Debra Levine, dance historian, Los Angeles

The V&A has a strong reputation as an internationally leading exponent of theatre and performance curation and, for a brief period the Performing Arts were even designated as a branch museum as with the Museum of Childhood. Now they do not even warrant a separate department, despite covering all material types and relying on specialist curators, archivists and librarians working together.
Naomi Barber, Head of Academic Studies, Urdang Academy

As the person responsible for depositing the archive of Radius (The Religious Drama Society of Great Britain, founded 1929) with the Theatre and Performance department at the V&A, I am writing to express our Society’s serious concern at the closure and proposed reorganisation of these collections. Radius made the donation of this material with full confidence in the V&A’s international reputation as a resource for theatre historians and in its commitment to making the deposited material available for research. We have directed a number of theatre researchers and PhD students to the V&A collections and I myself have published articles based on research in this archive.

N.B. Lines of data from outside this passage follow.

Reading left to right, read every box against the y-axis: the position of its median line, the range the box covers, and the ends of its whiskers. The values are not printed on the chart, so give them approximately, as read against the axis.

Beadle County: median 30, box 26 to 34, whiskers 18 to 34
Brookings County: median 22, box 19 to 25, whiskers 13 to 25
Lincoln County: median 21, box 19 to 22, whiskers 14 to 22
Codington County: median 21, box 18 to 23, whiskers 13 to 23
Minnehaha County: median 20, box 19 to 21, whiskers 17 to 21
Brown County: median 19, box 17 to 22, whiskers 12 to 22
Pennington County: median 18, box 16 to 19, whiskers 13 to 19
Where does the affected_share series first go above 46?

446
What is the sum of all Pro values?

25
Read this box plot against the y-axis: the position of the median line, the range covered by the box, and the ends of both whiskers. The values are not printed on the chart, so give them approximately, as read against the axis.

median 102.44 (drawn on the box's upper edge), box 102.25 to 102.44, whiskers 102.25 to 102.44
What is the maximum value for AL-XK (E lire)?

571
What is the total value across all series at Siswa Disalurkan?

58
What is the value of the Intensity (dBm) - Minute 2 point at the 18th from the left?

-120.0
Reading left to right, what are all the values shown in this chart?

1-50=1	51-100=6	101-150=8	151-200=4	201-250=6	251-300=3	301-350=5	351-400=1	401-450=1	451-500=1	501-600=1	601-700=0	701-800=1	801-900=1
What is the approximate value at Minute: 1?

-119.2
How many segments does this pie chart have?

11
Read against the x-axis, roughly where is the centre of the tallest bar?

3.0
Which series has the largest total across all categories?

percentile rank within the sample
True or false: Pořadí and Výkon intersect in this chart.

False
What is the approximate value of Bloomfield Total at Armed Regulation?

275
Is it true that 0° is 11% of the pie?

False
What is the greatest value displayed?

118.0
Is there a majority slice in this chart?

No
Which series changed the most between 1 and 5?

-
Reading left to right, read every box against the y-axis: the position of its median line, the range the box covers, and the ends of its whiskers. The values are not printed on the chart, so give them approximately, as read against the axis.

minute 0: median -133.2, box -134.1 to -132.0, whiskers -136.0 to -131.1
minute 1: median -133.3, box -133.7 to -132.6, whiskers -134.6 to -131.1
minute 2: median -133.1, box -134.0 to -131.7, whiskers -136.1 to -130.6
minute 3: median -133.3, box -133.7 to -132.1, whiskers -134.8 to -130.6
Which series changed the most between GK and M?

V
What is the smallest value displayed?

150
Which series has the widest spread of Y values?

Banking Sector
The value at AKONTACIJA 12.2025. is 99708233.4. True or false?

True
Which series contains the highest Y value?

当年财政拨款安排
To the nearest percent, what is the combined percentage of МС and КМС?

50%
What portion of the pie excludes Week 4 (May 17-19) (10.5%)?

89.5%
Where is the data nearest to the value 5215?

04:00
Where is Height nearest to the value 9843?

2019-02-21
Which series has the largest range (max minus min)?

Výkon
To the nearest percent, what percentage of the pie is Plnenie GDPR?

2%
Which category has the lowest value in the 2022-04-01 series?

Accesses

As we understand the proposal, there is no current commitment either to maintaining the collection as a discrete entity or to retaining staff with the specialist knowledge that has been so valuable to researchers in the past. The announcement took our organisation by surprise and I am told that the level of consultation has been minimal.

Radius hopes that the V&A will review its plans and reformulate them after a process of consultation with stakeholders and theatre historians. Anything less would be a repudiation of the trust placed in the institution by its countless donors.
Dr Margaret Hunt, Honorary archivist, Radius

We ask you and the Trustees to reconsider your decision to close the Theatre & Performance department and merge it with Furniture, Textiles and Fashion. To do so overlooks the multi-faceted nature of the collections and the leading role the department plays internationally in developing best practice in archiving, curating and interpreting the intangible cultural heritage of the performing arts.